Subiu por dentro dele como um espasmo, algo subcortical, contornando a parte dele que fazia escolhas e ligando-se diretamente à parte que se movia. As pernas se esticaram. O corpo se levantou. Ele atravessou a porta do quarto, a cozinha, passou pelo balcão onde a bolsa estava, sem nada de útil dentro, e abriu a porta da frente e saiu para a varanda e depois desceu da varanda e atravessou os nove metros de grama rala que separavam a cabana da linha das árvores.
Ele ainda usava os sapatos do escritório. O cordão ainda pendia do pescoço. O crachá batia no peito a cada passo, com a foto virada para fora, o nome em Helvetica. OWEN MARSH. INSTALAÇÕES. ACESSO NÍVEL 3.
Pare, ele disse a si mesmo. As pernas não pararam.
Ele entrou nas árvores e a luz mudou imediatamente, ficou cinza-esverdeada e pesada, e o chão amoleceu sob as solas de couro e o passo dele não vacilou. Estava andando rápido, mais rápido que seu ritmo normal, ziguezagueando entre os troncos com uma precisão que não parecia ser dele. Galhos chicoteavam seus antebraços. Ele não levantou as mãos para proteger o rosto, porque as mãos não eram dele para levantar.
Vinte minutos depois ele tentou parar de novo. Concentrou tudo o que tinha no joelho direito, forçando-o a travar, forçando a articulação a se recusar. O joelho dobrou no tempo certo e o pé avançou e pisou, e a perna esquerda seguiu. Ele era um passageiro na própria locomoção. O pensamento cruzou sua mente de que aquilo era um derrame, que algum vaso tinha rompido em algum lugar atrás dos olhos e isso era o resultado, os últimos disparos elétricos de um sistema nervoso moribundo mandando o corpo dele numa marcha final sem propósito. E o que veio junto com o pensamento foi alívio, do tipo fino e nauseante, como engolir bile e ficar grato por o estômago estar finalmente vazio.
Ele forçou passagem por uma moita de amoreira que rasgou a camisa no ombro. Pisou sobre uma bétula caída. As árvores ficaram mais densas e a copa se adensou e a nuvem acima dela se adensou ainda mais, e a tarde se transformou em algo que se parecia com o entardecer sem tê-lo merecido. Ele respirava com dificuldade. As panturrilhas ardiam. Os sapatos de couro encharcavam por dentro e as meias faziam um som a cada passo, uma compressão molhada que era o único ritmo naquele silêncio.

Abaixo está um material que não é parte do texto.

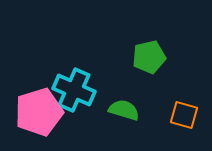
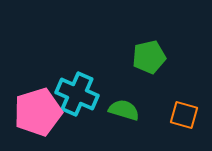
cyan cross: moved 3 px right, 4 px down
pink pentagon: moved 1 px left
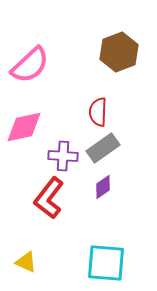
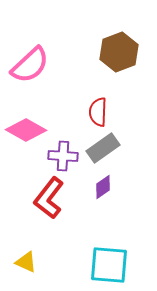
pink diamond: moved 2 px right, 3 px down; rotated 42 degrees clockwise
cyan square: moved 3 px right, 2 px down
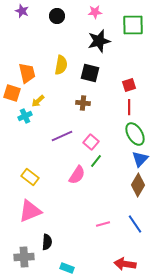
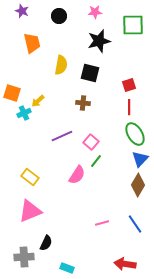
black circle: moved 2 px right
orange trapezoid: moved 5 px right, 30 px up
cyan cross: moved 1 px left, 3 px up
pink line: moved 1 px left, 1 px up
black semicircle: moved 1 px left, 1 px down; rotated 21 degrees clockwise
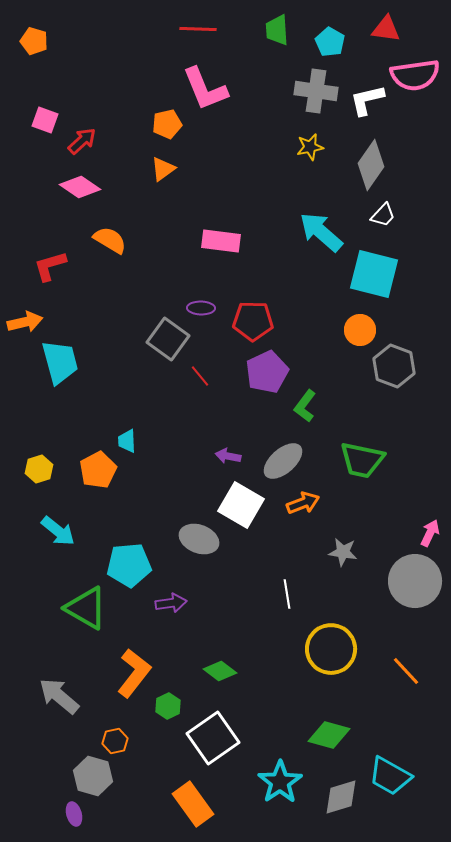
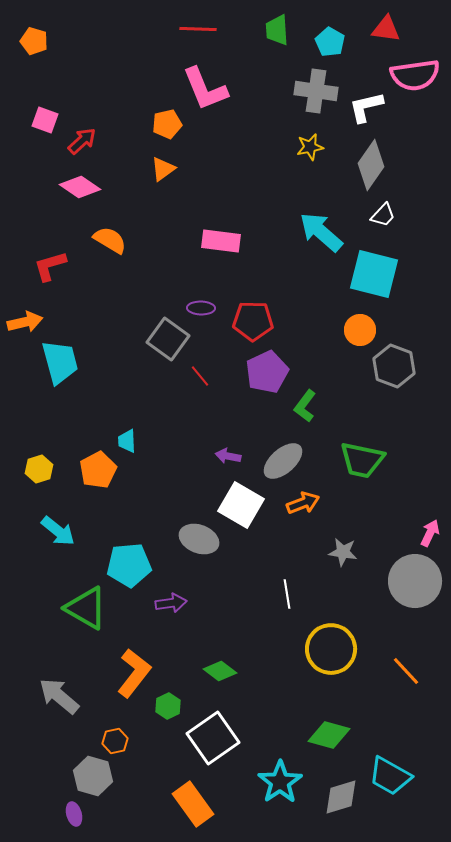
white L-shape at (367, 100): moved 1 px left, 7 px down
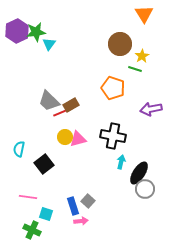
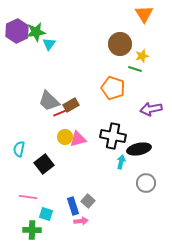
yellow star: rotated 16 degrees clockwise
black ellipse: moved 24 px up; rotated 45 degrees clockwise
gray circle: moved 1 px right, 6 px up
green cross: rotated 24 degrees counterclockwise
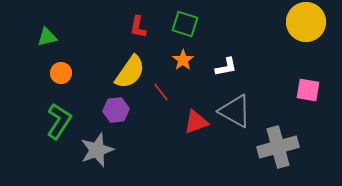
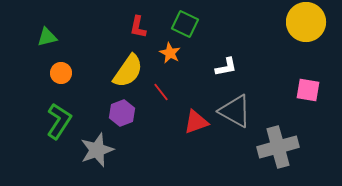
green square: rotated 8 degrees clockwise
orange star: moved 13 px left, 7 px up; rotated 10 degrees counterclockwise
yellow semicircle: moved 2 px left, 1 px up
purple hexagon: moved 6 px right, 3 px down; rotated 15 degrees counterclockwise
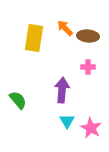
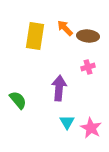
yellow rectangle: moved 1 px right, 2 px up
pink cross: rotated 16 degrees counterclockwise
purple arrow: moved 3 px left, 2 px up
cyan triangle: moved 1 px down
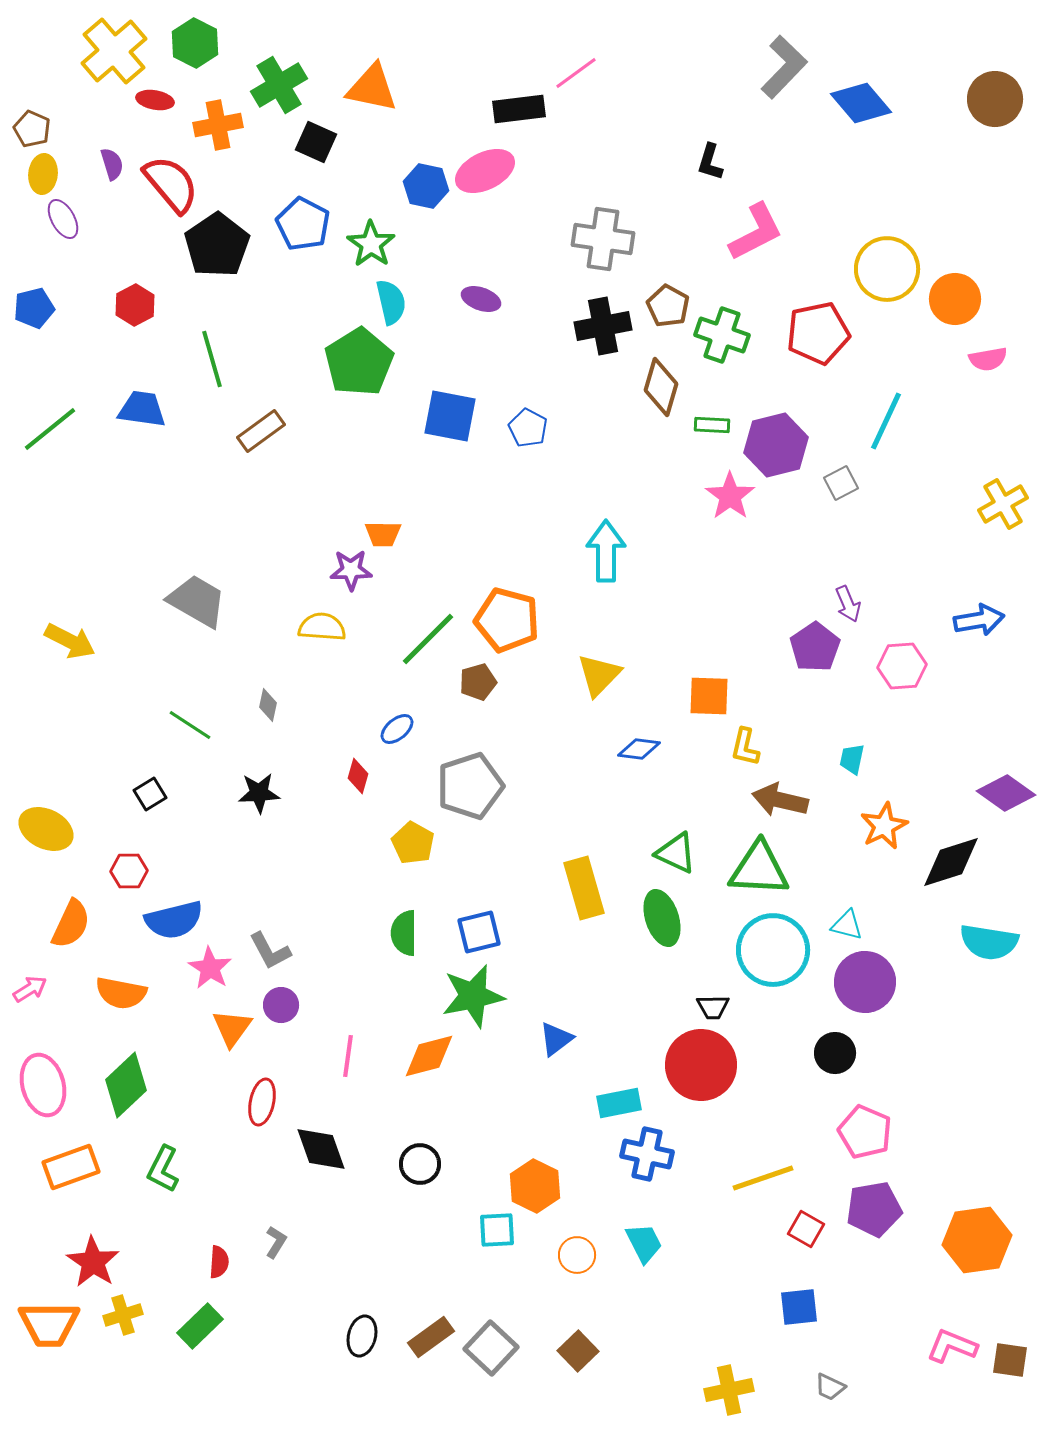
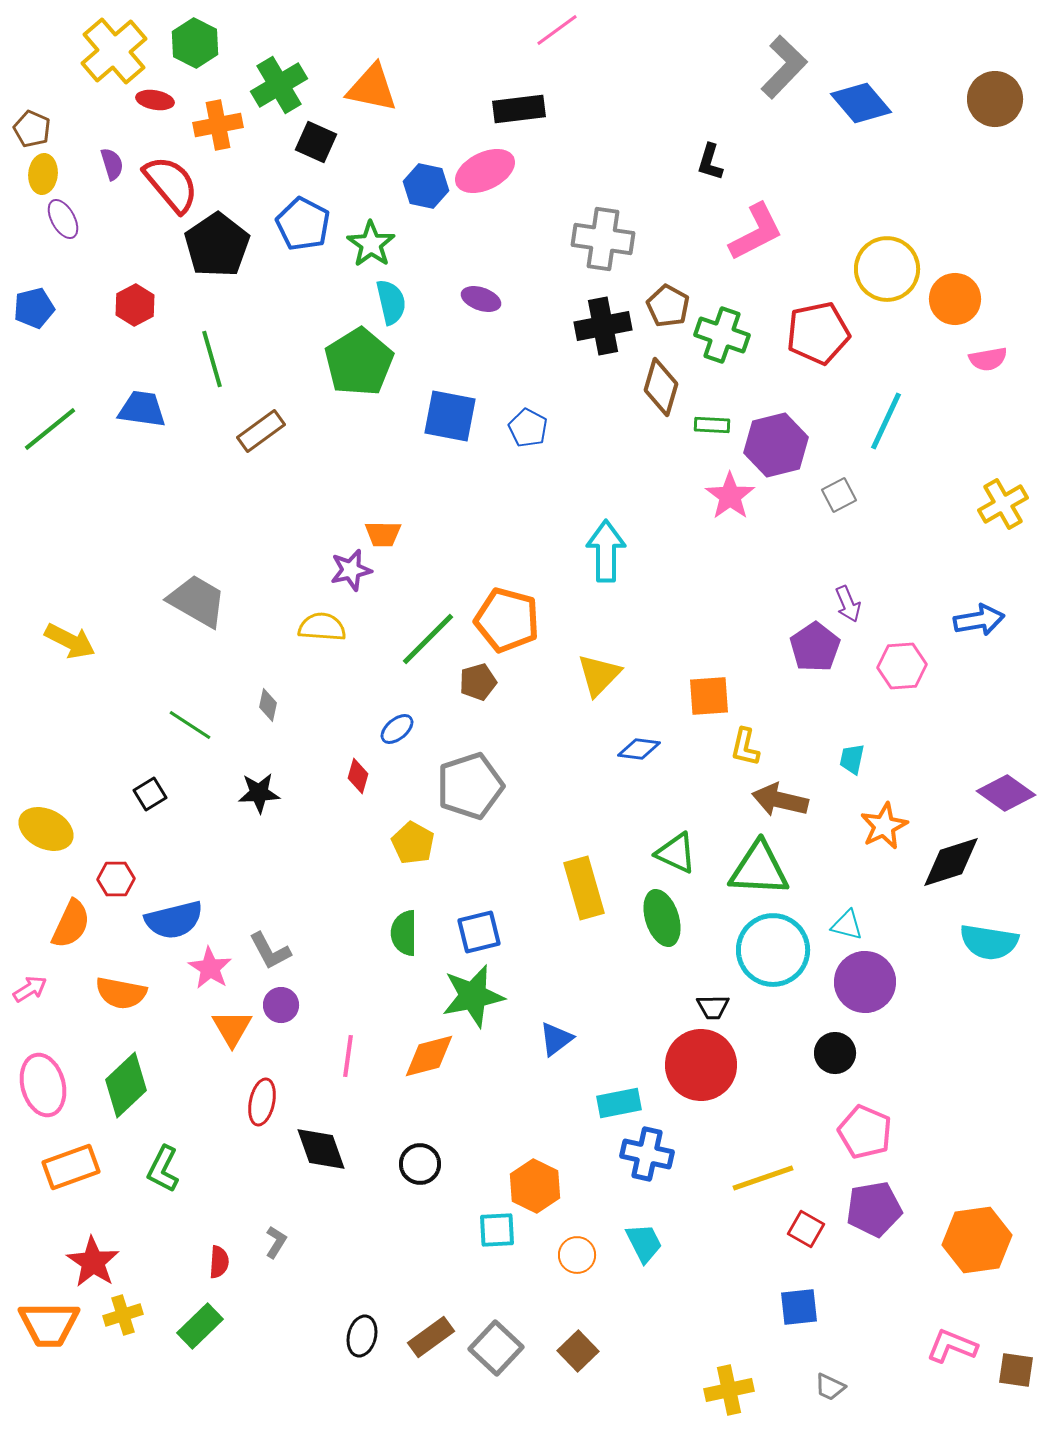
pink line at (576, 73): moved 19 px left, 43 px up
gray square at (841, 483): moved 2 px left, 12 px down
purple star at (351, 570): rotated 12 degrees counterclockwise
orange square at (709, 696): rotated 6 degrees counterclockwise
red hexagon at (129, 871): moved 13 px left, 8 px down
orange triangle at (232, 1028): rotated 6 degrees counterclockwise
gray square at (491, 1348): moved 5 px right
brown square at (1010, 1360): moved 6 px right, 10 px down
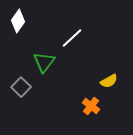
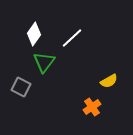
white diamond: moved 16 px right, 13 px down
gray square: rotated 18 degrees counterclockwise
orange cross: moved 1 px right, 1 px down; rotated 18 degrees clockwise
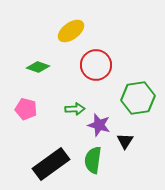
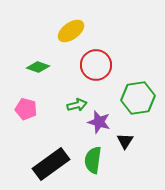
green arrow: moved 2 px right, 4 px up; rotated 12 degrees counterclockwise
purple star: moved 3 px up
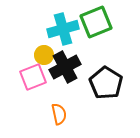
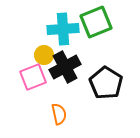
cyan cross: rotated 12 degrees clockwise
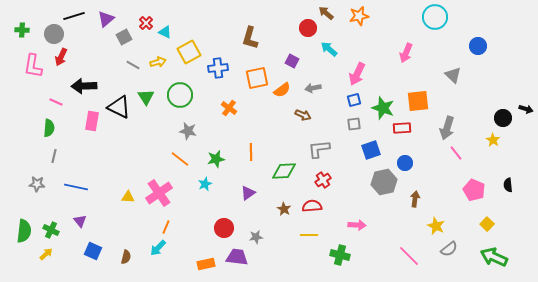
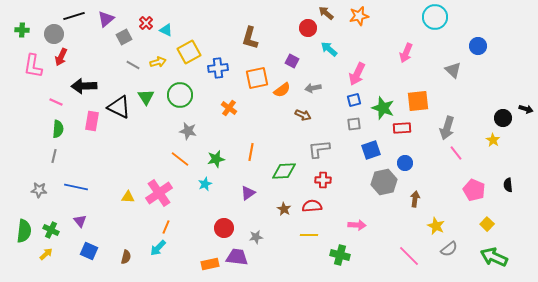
cyan triangle at (165, 32): moved 1 px right, 2 px up
gray triangle at (453, 75): moved 5 px up
green semicircle at (49, 128): moved 9 px right, 1 px down
orange line at (251, 152): rotated 12 degrees clockwise
red cross at (323, 180): rotated 35 degrees clockwise
gray star at (37, 184): moved 2 px right, 6 px down
blue square at (93, 251): moved 4 px left
orange rectangle at (206, 264): moved 4 px right
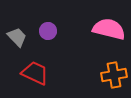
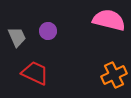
pink semicircle: moved 9 px up
gray trapezoid: rotated 20 degrees clockwise
orange cross: rotated 15 degrees counterclockwise
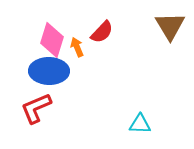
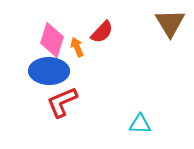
brown triangle: moved 3 px up
red L-shape: moved 26 px right, 6 px up
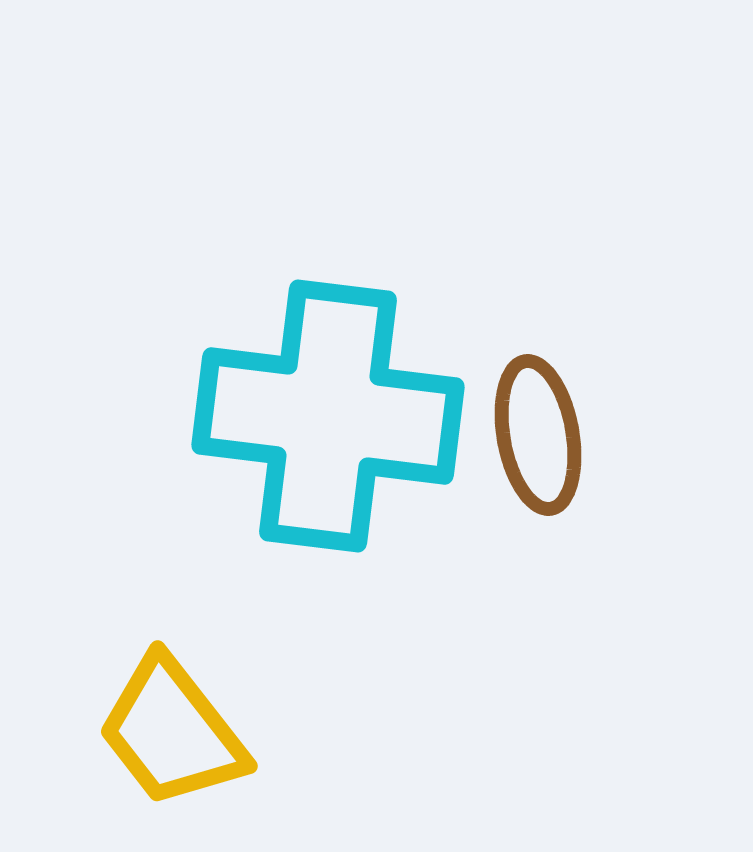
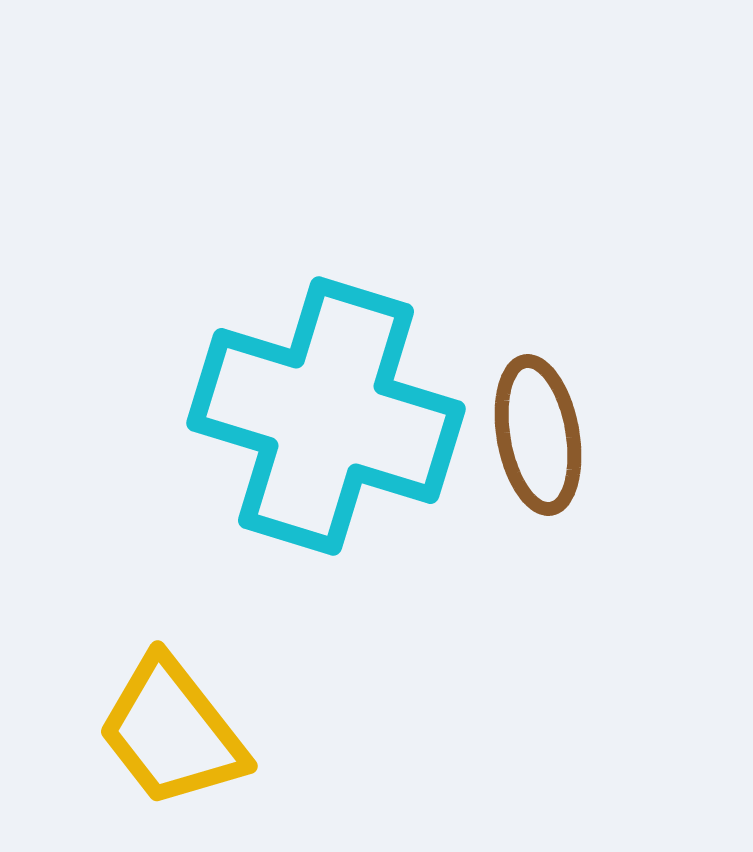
cyan cross: moved 2 px left; rotated 10 degrees clockwise
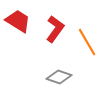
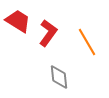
red L-shape: moved 7 px left, 4 px down
gray diamond: rotated 65 degrees clockwise
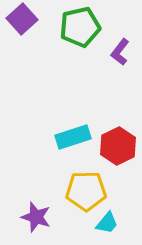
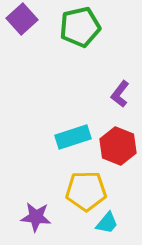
purple L-shape: moved 42 px down
red hexagon: rotated 12 degrees counterclockwise
purple star: rotated 12 degrees counterclockwise
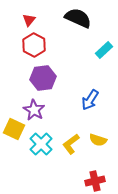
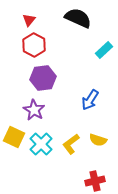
yellow square: moved 8 px down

Três horas. Quatro. Ele não tinha relógio e o celular era peso morto no bolso, mas conseguia sentir o tempo passando pelo jeito que o açúcar no sangue caía, pelo jeito que sua visão se estreitava na periferia, pelo jeito que seus pensamentos passavam de frases a fragmentos. Fome. Sede. Cansaço. Ainda andando. Não consigo parar.
Ele pensou nas caminhadas de Sarah, como ela voltava com as bochechas coradas e agulhas de pinheiro no cabelo, como ele as tirava enquanto ela ficava parada de olhos fechados, e como ele odiara aquelas caminhadas, silenciosa e completamente, porque elas a levavam para um lugar onde ele não podia segui-la, e ela ia mesmo assim.
A escuridão chegou aos poucos e depois de uma vez só. Num momento as árvores eram formas cinzentas com contorno, e no seguinte eram formas negras sem contorno nenhum, e ele tropeçava, os pés prendendo em raízes que não conseguia ver, as mãos ainda coladas ao corpo. Seu corpo parou.
Ele desabou. Não com suavidade. Os joelhos bateram primeiro, depois as palmas das mãos, e então ele estava de lado no chão da floresta, o rosto pressionado contra a serapilheira que cheirava a podridão e terra fria. O peito arfava. Um besouro cruzou seu campo de visão num ritmo tranquilo, as antenas testando o ar. Ele o observou contornar um graveto. Seu corpo não se movia mais, e sua mente ficou grata por isso de um jeito que o assustou.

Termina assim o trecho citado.